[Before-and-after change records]

=== Section Start ===

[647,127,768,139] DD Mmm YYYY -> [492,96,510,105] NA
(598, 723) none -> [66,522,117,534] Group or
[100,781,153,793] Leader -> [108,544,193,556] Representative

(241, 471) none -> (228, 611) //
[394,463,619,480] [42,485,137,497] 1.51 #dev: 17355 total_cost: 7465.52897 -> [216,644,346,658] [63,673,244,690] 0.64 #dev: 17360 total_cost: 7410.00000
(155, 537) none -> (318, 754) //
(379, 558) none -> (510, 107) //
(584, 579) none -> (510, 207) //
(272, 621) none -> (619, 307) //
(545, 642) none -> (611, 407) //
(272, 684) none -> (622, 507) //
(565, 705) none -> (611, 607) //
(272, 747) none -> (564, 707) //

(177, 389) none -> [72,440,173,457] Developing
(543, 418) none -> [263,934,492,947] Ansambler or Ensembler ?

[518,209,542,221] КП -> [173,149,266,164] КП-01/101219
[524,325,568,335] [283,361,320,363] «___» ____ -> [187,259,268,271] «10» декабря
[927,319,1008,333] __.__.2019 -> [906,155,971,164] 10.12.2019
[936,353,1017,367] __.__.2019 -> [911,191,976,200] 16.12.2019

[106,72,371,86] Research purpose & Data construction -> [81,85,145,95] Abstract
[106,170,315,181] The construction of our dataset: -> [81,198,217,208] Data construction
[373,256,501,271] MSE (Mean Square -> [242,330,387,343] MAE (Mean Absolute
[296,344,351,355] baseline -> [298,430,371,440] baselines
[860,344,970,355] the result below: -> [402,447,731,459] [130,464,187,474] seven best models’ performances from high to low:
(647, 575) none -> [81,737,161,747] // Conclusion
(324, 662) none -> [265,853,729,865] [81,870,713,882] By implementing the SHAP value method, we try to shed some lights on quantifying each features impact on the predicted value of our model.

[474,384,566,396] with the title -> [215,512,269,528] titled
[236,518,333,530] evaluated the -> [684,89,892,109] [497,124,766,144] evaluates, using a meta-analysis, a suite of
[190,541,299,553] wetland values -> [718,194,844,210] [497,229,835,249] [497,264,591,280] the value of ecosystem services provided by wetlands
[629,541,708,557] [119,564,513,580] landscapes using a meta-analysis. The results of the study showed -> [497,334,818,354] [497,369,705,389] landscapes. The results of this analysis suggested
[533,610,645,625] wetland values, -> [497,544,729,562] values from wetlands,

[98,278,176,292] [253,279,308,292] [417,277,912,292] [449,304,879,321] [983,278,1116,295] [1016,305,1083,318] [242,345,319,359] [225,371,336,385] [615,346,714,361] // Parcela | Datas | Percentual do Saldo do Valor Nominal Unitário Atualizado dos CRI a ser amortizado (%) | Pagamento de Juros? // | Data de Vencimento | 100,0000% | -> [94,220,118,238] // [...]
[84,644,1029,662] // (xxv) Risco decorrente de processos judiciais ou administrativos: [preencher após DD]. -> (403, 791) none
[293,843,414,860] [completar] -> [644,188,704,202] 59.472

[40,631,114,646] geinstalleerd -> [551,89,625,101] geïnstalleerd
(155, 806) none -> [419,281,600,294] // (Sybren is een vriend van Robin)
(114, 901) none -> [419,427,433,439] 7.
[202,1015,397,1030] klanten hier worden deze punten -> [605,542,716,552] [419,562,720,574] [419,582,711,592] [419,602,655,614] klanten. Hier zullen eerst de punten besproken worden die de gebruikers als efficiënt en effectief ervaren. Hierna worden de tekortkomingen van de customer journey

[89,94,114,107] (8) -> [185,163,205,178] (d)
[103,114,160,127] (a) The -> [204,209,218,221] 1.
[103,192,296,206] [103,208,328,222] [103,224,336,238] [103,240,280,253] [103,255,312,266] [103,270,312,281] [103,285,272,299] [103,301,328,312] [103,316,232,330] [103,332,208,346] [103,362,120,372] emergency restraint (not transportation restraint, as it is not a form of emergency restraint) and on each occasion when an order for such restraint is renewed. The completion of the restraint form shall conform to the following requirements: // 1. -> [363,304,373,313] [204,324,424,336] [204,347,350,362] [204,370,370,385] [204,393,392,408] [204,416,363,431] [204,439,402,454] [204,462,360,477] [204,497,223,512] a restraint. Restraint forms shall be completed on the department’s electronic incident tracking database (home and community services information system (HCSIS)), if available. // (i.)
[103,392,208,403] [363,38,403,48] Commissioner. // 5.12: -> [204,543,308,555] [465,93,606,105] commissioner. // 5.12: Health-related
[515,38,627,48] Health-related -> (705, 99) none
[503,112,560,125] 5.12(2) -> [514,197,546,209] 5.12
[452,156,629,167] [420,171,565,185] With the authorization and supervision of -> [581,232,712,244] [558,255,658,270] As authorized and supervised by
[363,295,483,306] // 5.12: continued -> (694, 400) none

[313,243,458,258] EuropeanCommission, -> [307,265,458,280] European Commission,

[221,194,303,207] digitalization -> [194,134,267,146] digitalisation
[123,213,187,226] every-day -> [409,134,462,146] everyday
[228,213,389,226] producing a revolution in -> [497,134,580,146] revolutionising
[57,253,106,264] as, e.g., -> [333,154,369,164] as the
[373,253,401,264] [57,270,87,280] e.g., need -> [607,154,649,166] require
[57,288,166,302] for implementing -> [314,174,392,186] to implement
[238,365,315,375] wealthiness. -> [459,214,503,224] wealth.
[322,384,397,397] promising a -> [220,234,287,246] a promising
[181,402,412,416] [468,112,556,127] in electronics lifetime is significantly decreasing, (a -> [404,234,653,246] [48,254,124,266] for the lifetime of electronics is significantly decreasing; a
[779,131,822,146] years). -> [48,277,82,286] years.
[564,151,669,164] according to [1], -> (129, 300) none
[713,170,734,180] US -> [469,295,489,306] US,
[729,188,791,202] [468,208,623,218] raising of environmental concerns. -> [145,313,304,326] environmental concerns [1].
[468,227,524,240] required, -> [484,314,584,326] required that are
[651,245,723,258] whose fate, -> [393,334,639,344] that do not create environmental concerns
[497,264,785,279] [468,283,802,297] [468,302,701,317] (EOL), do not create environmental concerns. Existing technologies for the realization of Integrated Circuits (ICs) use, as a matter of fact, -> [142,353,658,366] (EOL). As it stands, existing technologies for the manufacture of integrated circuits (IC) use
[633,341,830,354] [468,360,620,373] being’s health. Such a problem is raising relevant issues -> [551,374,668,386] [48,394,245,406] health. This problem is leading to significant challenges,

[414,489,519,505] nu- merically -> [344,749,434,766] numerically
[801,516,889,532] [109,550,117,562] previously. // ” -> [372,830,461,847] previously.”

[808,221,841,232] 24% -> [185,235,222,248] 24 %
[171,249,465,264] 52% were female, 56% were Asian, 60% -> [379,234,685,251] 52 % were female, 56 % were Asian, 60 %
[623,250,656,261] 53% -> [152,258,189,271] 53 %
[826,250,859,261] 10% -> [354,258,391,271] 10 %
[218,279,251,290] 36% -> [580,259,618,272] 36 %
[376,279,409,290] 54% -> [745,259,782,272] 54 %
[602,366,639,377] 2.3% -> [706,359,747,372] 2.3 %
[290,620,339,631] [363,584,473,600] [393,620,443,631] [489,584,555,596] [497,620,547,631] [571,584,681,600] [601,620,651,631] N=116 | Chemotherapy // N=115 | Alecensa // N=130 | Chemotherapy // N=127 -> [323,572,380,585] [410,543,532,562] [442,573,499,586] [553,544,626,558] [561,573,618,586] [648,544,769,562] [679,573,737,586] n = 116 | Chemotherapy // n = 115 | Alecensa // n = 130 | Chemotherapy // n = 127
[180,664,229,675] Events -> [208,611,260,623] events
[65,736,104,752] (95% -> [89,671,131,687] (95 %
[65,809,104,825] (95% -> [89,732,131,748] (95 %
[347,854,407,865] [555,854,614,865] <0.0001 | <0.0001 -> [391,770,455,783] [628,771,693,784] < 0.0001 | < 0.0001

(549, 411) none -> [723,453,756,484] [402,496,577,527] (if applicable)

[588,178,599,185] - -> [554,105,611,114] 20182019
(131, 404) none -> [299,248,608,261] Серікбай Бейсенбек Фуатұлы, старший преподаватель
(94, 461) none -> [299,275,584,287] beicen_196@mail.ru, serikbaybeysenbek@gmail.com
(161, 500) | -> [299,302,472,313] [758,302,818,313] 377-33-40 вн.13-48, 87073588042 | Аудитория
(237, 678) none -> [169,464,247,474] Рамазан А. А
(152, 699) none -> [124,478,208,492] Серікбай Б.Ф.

=== Section End ===

Exercise goal: Look back at the data above. Transcribe exactly the lines starting at the line that contains "[181,402,412,416] [468,112,556,127] in" and ending at the line that contains "[713,170,734,180] US ->".

Result for this exercise:
[181,402,412,416] [468,112,556,127] in electronics lifetime is significantly decreasing, (a -> [404,234,653,246] [48,254,124,266] for the lifetime of electronics is significantly decreasing; a
[779,131,822,146] years). -> [48,277,82,286] years.
[564,151,669,164] according to [1], -> (129, 300) none
[713,170,734,180] US -> [469,295,489,306] US,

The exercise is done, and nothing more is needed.